» **The problem**
Gather every line in the records below that contains the string "current", treating uppercase and lowercase letters as different.

» **The records**
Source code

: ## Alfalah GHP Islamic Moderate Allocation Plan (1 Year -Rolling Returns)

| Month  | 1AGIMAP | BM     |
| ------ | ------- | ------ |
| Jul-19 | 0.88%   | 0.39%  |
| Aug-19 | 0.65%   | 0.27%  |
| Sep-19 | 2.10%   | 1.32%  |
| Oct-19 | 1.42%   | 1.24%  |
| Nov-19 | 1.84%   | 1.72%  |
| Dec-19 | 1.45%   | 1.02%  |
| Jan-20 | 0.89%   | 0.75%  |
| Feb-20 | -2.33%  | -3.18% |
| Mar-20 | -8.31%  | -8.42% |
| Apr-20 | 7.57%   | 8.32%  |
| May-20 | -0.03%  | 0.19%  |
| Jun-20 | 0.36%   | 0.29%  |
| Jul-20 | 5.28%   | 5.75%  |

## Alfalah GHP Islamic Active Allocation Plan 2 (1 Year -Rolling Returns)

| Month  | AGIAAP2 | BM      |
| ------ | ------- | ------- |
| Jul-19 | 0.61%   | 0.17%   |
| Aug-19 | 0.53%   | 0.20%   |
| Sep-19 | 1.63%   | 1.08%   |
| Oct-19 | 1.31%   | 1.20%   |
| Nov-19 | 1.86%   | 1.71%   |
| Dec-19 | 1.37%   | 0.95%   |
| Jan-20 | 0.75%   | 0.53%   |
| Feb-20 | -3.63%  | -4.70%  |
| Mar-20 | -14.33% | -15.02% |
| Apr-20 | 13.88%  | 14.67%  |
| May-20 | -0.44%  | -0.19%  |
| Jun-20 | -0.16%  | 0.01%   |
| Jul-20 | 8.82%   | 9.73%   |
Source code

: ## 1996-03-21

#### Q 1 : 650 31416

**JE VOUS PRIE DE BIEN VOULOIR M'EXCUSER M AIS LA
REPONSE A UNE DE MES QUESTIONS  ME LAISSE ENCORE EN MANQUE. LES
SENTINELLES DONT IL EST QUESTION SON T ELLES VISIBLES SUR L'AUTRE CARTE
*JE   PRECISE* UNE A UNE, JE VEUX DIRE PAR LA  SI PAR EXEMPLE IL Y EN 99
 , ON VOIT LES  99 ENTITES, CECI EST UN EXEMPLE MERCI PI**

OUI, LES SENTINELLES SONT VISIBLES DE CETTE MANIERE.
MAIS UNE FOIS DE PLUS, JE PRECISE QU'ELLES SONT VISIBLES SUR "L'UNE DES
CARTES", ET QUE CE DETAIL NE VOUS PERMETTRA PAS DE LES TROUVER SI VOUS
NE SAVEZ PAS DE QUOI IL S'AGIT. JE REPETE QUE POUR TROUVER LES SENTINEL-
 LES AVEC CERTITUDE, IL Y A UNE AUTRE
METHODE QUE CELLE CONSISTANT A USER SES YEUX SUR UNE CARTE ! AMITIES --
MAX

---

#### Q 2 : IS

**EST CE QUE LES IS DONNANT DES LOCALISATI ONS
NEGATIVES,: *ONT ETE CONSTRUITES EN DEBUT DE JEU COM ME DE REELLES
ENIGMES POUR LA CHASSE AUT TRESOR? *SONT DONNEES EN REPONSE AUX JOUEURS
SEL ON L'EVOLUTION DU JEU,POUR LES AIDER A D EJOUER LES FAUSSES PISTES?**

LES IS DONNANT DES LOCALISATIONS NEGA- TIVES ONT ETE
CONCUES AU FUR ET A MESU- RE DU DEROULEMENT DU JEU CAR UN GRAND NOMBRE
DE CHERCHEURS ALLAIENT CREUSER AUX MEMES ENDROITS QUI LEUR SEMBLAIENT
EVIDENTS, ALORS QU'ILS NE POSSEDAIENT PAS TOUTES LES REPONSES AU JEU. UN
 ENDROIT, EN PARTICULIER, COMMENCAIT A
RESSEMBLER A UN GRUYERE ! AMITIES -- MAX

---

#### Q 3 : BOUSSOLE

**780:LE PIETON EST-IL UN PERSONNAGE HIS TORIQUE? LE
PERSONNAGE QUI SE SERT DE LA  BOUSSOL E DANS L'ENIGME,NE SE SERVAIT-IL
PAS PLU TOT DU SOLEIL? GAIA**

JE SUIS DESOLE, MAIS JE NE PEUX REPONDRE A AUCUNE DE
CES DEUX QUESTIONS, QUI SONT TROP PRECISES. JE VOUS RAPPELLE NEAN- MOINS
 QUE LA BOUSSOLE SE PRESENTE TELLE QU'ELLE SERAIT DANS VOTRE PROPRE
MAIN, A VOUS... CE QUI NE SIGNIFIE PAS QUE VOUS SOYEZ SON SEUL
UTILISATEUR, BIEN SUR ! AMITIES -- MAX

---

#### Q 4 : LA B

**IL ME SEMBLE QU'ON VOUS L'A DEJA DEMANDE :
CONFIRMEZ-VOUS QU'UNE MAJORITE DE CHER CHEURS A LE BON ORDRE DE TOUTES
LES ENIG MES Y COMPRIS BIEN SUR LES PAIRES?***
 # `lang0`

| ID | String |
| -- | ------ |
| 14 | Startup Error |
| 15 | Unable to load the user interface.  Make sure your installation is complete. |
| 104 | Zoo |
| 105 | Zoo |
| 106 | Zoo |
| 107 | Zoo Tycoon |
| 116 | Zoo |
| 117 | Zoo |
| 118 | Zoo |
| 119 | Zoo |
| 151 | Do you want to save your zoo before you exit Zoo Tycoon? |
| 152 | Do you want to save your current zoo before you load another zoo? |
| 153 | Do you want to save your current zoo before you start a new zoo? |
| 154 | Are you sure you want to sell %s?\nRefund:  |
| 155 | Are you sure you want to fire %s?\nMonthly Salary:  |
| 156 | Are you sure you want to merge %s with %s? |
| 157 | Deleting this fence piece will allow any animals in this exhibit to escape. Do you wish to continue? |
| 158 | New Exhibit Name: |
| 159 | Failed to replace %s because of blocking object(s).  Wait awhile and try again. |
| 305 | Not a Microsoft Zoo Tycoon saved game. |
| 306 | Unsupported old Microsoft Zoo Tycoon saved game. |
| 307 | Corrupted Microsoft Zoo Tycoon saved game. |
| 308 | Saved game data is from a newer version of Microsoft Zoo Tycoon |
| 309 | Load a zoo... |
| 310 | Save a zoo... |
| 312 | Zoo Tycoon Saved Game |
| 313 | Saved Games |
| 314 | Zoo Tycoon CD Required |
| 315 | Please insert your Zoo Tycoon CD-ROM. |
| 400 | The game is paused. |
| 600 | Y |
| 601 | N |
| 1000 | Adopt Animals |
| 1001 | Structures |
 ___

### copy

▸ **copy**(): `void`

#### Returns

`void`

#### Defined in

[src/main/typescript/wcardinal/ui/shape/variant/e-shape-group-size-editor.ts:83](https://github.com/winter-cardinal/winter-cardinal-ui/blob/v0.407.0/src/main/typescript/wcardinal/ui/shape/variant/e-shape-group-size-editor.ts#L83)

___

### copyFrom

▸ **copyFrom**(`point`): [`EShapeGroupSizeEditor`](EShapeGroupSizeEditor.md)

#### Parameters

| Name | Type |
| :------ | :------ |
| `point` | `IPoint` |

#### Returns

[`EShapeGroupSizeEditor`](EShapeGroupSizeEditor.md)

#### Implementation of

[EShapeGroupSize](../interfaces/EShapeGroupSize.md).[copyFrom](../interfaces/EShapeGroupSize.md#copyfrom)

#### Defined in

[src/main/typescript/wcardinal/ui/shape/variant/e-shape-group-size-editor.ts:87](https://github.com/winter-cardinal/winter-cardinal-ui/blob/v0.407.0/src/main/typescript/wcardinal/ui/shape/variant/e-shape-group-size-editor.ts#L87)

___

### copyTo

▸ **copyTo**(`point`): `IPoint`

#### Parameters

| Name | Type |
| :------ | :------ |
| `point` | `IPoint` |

» **Solution**
| 152 | Do you want to save your current zoo before you load another zoo? |
| 153 | Do you want to save your current zoo before you start a new zoo? |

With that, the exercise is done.